Sen. Pat Toomey (R., Pa.) told a Senate panel that the only obstacle holding up the Sunoco project was legislative approval, which would allow the foreign-flagged tankers to be reflagged as U.S. vessels.
"We have a $300 to $400 million liquid natural gas facility that is awaiting one activity, one action, to begin construction to create hundreds of jobs in Southeastern Pennsylvania," Toomey told the Senate Commerce Committee. He said the project would begin "virtually immediately when Congress acts."
But the congressional action, though critical, is only one step among several that need to be completed before the Mariner project proceeds, said Thomas P. Golembeski, Sunoco's spokesman.
Analysts say the biggest obstacle facing the Mariner plan is the lack of product. Two other pipeline projects moving forward appear to have captured much of the expected Marcellus ethane production through 2017.
"There's not enough ethane produced to fill all these projects," Holmquist said.
The biggest project is a 1,230-mile pipeline to the Gulf Coast, announced Nov. 2 between Enterprise Products Partners L.P. and Chesapeake Energy Corp.
The second green-lighted project is also a partnership between Sunoco Logistics and MarkWest that would pipe Marcellus ethane to customers in Ontario. It is expected to go online in 2013.
John Stekla Jr., an analyst with IHS CMAI in Houston, said that moving ethane by pipeline is less costly than shipping it in 900-foot-long tankers that were designed to transport supercooled liquefied natural gas (LNG).
But Golembeski said Sunoco believes that the Mariner project through Philadelphia is viable. "We think there's enough ethane to go around," he said.
Marcellus producers have been hard-pressed to find ways to transport the ethane produced in some parts of the shale formation.
Though natural gas contains mostly methane, the "wet" gas produced in Western Pennsylvania, Ohio, and West Virginia contains large amounts of high-value components - propane, butane, and ethane.

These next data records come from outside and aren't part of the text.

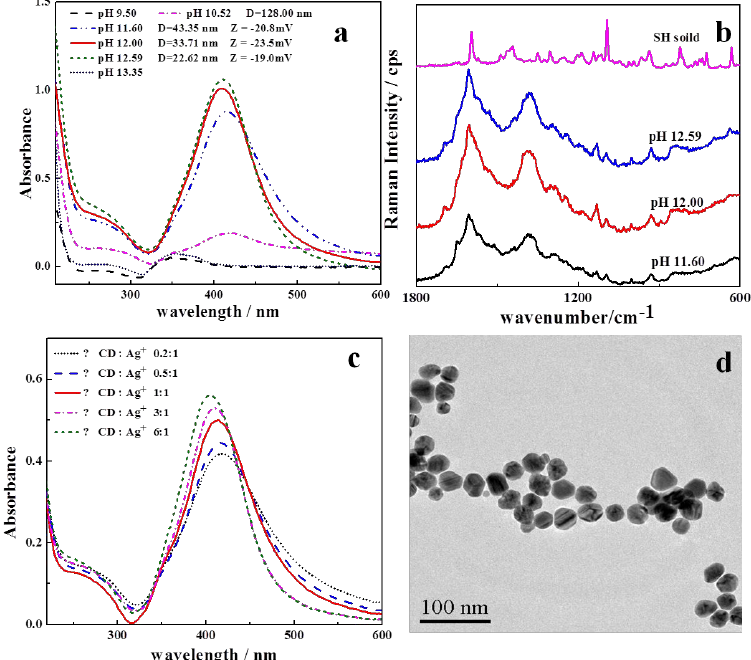
Figure 3. ( a ) UV-Vis spectra of Ag NP suspensions prepared with different synthesis pH values ranging from 9.5 to 13.35; ( b ) SERS spectra of SH on β-CD/Ag NPs synthesized at different pH values; ranging from 9.5 to 13.35; ( b ) SERS spectra of SH on β -CD/Ag NPs synthesized at different pH values; ( c ) UV-Vis spectra of Ag NPs obtained at different ratio of AgNO 3 and β-CD: 0.2:1, 0.5:1, 1:1, 3:1, 6:1, ( c ) UV-Vis spectra of Ag NPs obtained at different ratio of AgNO 3 and β -CD: 0.2:1, 0.5:1, 1:1, 3:1, 6:1, and 12:1; ( d ) TEM micrograph of β-CD/Ag obtained with AgNO 3 and β-CD at a ratio of 1:1 ratio. and 12:1; ( d ) TEM micrograph of β -CD/Ag obtained with AgNO 3 and β -CD at a ratio of 1:1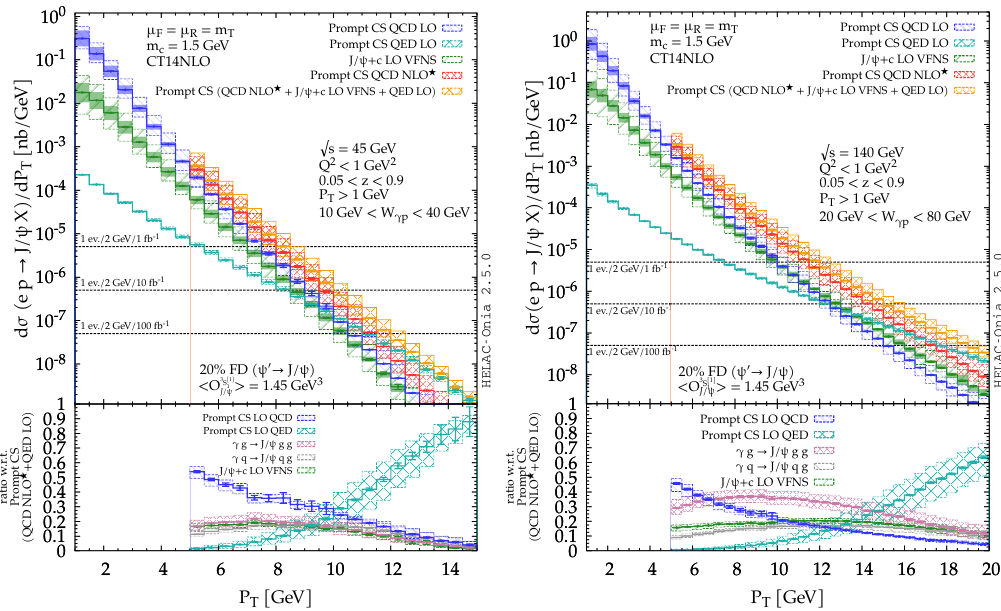
= 45 GeV (left) and (cid:112) s = 140 GeV ep ep , µ and PDFs as Fig. 1 F R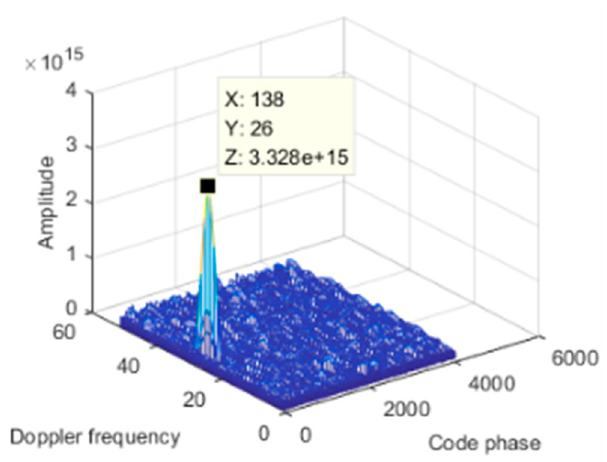
Figure 8. Acquisition result.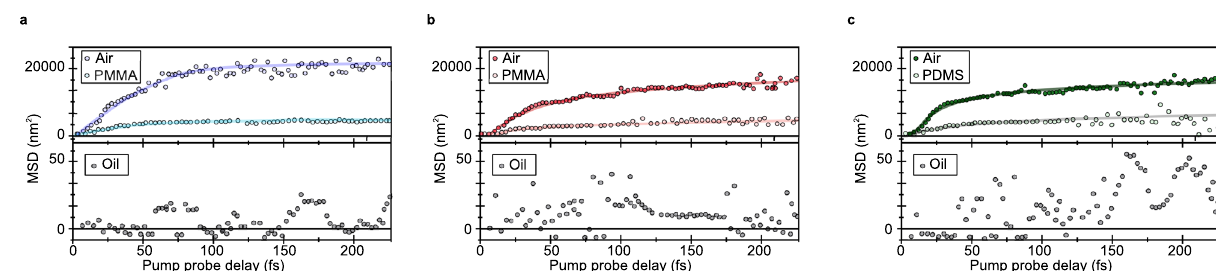
Fig. 5 Tuning energy propagation in organic nanostructures by refractive index engineering of the external environment. a – c Mean square displacement of PDA, PDI and PIC samples (static refractive index ~1.55 – 1.65 79,80 ) with an air gap (dark blue, red or green), polymer (light blue, red or green) and oil (black) atop of the sample. The polymer PMMA or PDMS has a refractive index ~1.4 and oil a refractive index of ~1.55; the choice of polymer is guided by sample preparation requirements (see Supplementary Note 14). As the refractive index of the sample and external environment become matched, ultrafast, ultralong transport akin to that observed in Fig. 3 disappears. Solid lines (top panel) are guides to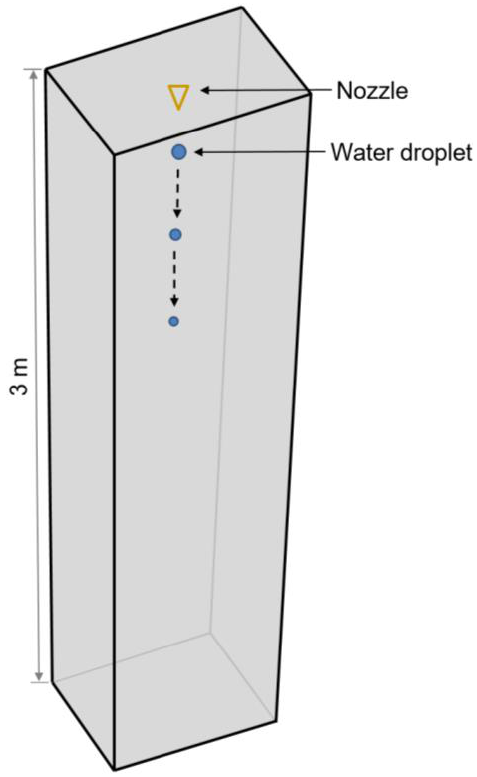
Figure 1. Schematic of the computational domain for the movement of droplet.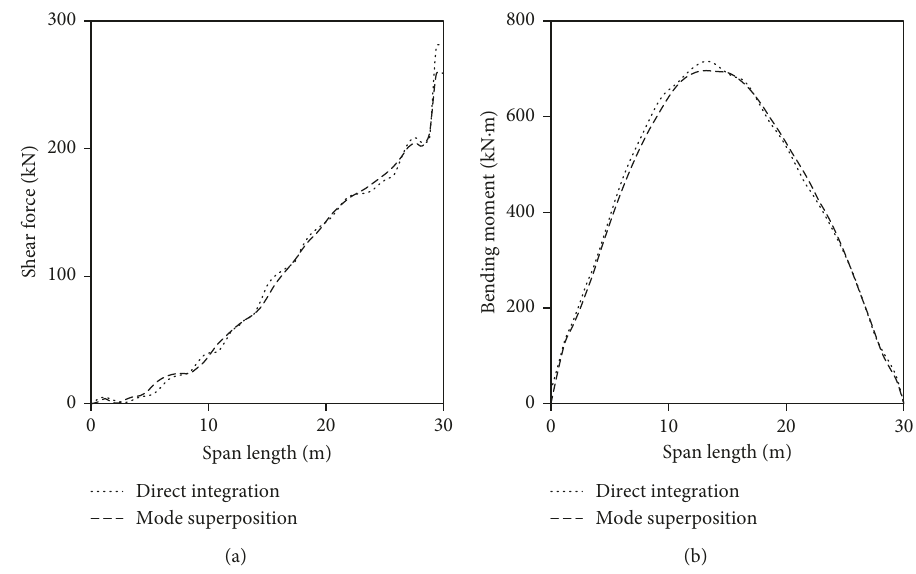
Figure 5: Comparison of different dynamic analysis methods for Bridge A-4. (a) Shear force; (b) bending moment.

Processors need to remove ethane from natural gas because its high energy content causes gas to burn too hot.
Ethane is also more valuable if sold separately. It is a major raw material for petrochemicals - it is converted or "cracked" into ethylene, which is a building block for ubiquitous plastics like polyethylene and styrene.

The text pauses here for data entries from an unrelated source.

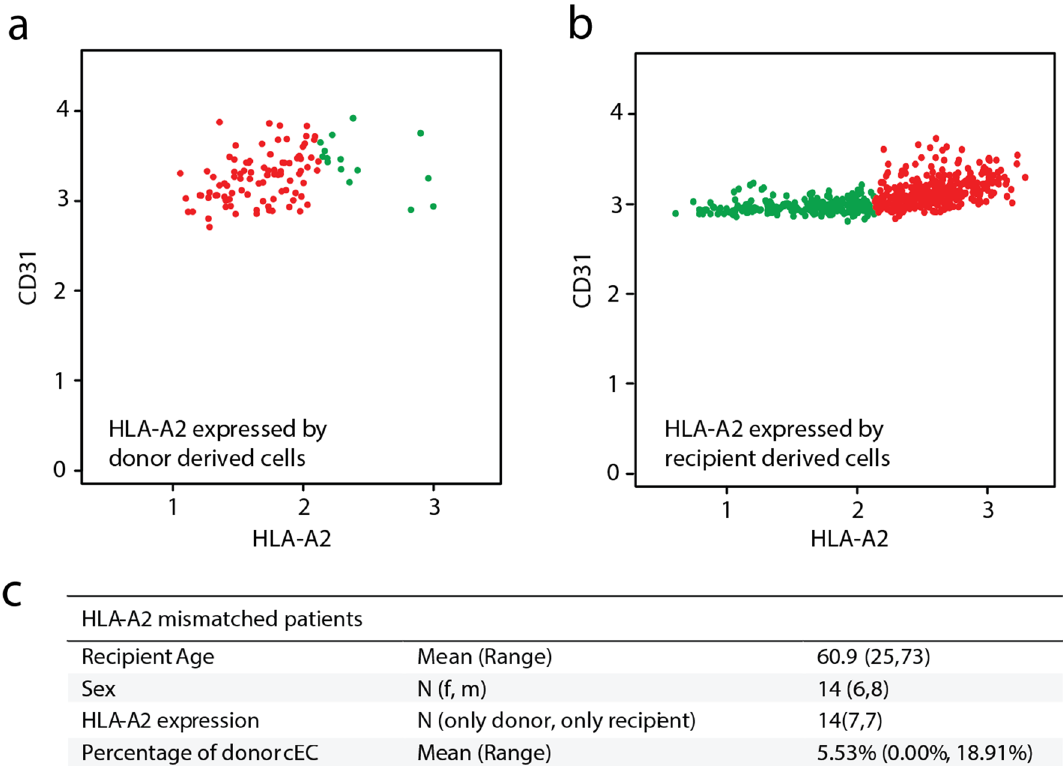
Figure 4. cEC are derived from both the recipient and the donor kidney in transplant patients. Dot plots showing donor and recipient EC in peripheral blood of kidney transplant patient 3 days after transplant; HLA- A2 cEC are shown in green. In (a) , sample from a recipient where only the donor expressed HLA-A2; in (b) , recipient expressed HLA-A2, but not the donor. (c) Overview of recipient and donor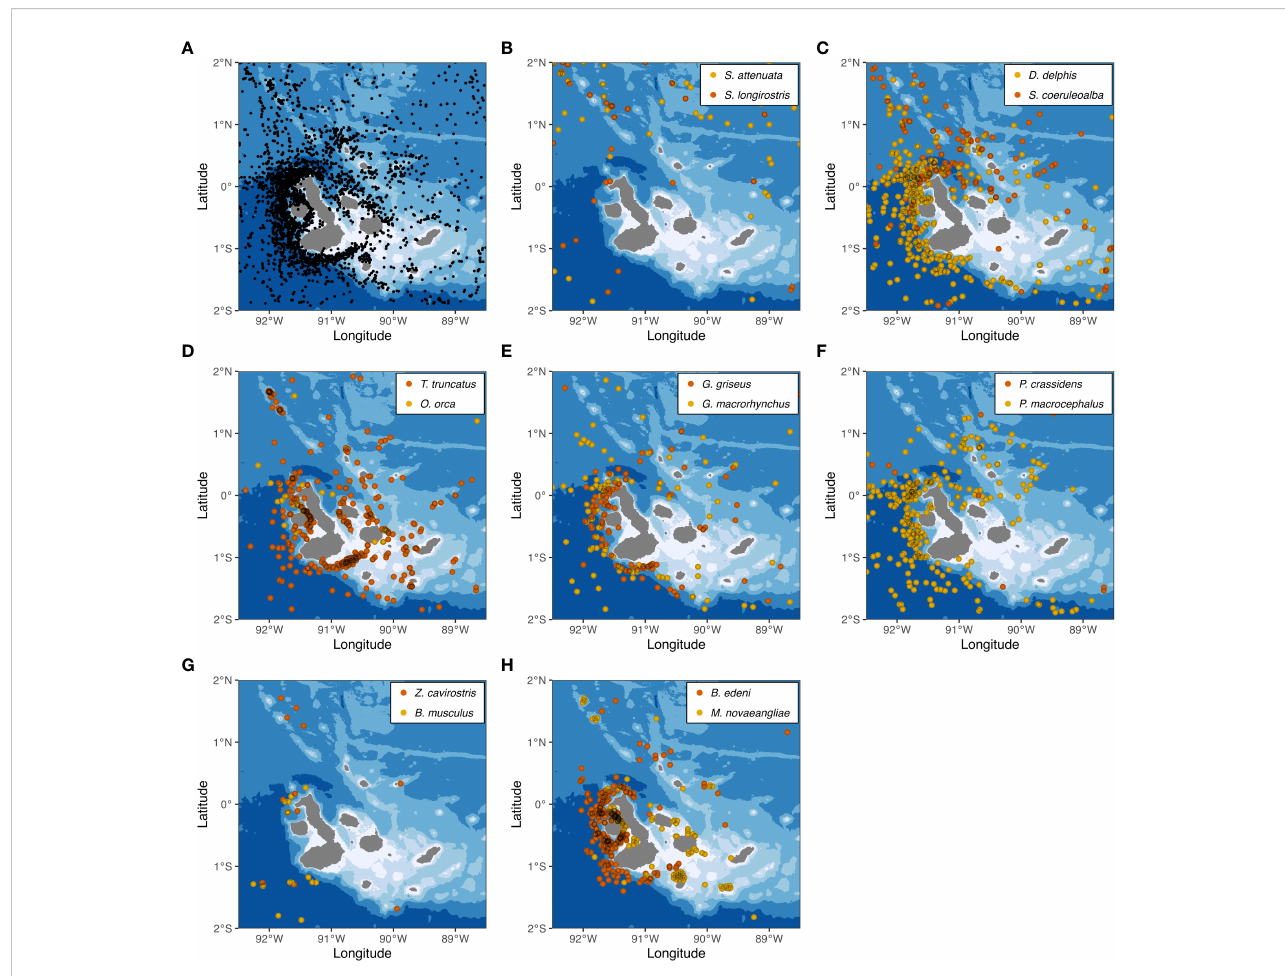
FIGURE 2 Maps depicting the distribution of 14 cetacean species commonly seen in Galápagos waters. (A) Locations of all marine mammal sightings (identi fi ed and unidenti fi ed) from a compilation of sightings (n = 3,227), used here as a proxy for search effort. (B) Sighting locations for S. attenuata (n = 75) and S. longirostris (n = 45). (C) Sighting locations for D. delphis delphis (n = 339) and S. coeruleoalba (n = 126). (D) Sighting locations for T. truncatus (n = 346) and O. orca (n = 29). (E) Sighting locations for G. griseus (n = 101) and G. macrorhynchus (n = 93). (F) Sighting locations for P. crassidens (n = 10) and P. macrocephalus (n = 260). (G) Sighting locations for Z. cavirostris (n = 11) and B. musculus (n = 17). (H) Sighting locations for B. edeni brydei (n = 291) and M. novaeangliae (n = 88). Marine mammal sighting data from Palacios (1999b), Palacios and Salazar (2002), Palacios (2003), Fe ́ lix et al., (2011), and Cantor et al., (2017), used with permission or under Creative Commons licenses CC BY and CC BY-NC. Bathymetry data from SRTM15+ (Tozer et al., 2019), available from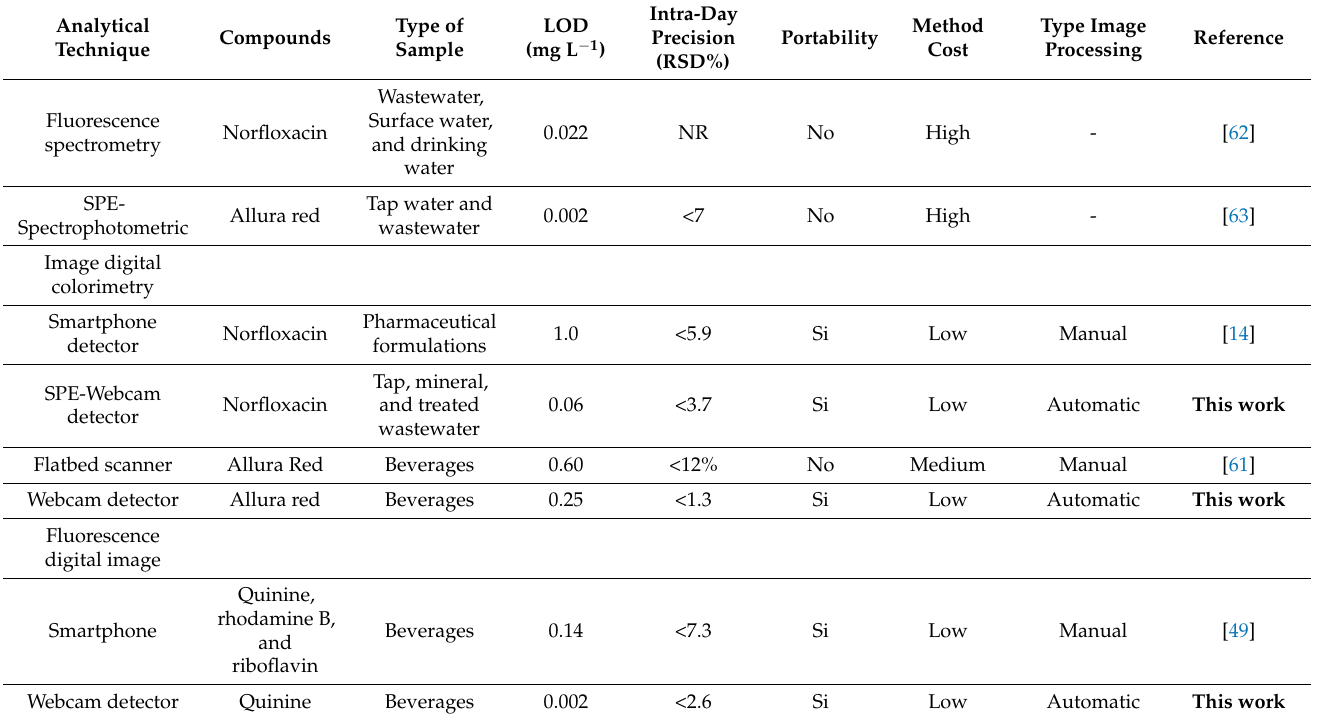
Table 4. Comparison of the system developed with other analytical methods for the determination of norfloxacin, allura red, and quinine in environmental and food samples,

Several chemical manufacturers have expressed interest in building an ethylene cracker in the region, but the multibillion-dollar plants take years to build. Marcellus producers need a quicker outlet for their ethane.

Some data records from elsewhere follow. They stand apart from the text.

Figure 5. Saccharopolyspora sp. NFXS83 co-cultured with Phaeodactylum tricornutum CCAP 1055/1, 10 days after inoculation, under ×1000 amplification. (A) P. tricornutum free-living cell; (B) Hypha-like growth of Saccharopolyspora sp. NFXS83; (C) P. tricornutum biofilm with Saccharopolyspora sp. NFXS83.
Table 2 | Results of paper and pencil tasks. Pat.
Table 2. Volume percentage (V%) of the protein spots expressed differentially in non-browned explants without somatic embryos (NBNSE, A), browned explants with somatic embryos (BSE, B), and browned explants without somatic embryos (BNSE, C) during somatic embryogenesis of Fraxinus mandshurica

Sunoco Logistics and MarkWest last year unveiled the Mariner project to deliver the ethane by sea to the gulf.
But the LNG vessels that hold the supercooled liquid fuel in large spherical tanks now sail under foreign flags. A law known as the Jones Act requires that all ships carrying cargo between U.S. ports must be built, owned, crewed, and maintained by Americans.
The ships Sunoco would charter are American owned and were built in the late 1970s in Massachusetts. But they were reflagged in the Marshall Islands in the 1990s. It requires an act of Congress to reflag the vessels as American, which would require them to use U.S. crews.
Toomey and Rep. Pat Meehan (R., Pa.) devised a novel way to reflag the tankers by including them in the America's Cup Act of 2011, special legislation that would permit 60 foreign vessels to participate in the America's Cup yacht race.
The law is expected to receive final Senate approval and the president's signature this week, before the America's Cup race is scheduled to start Saturday in San Diego.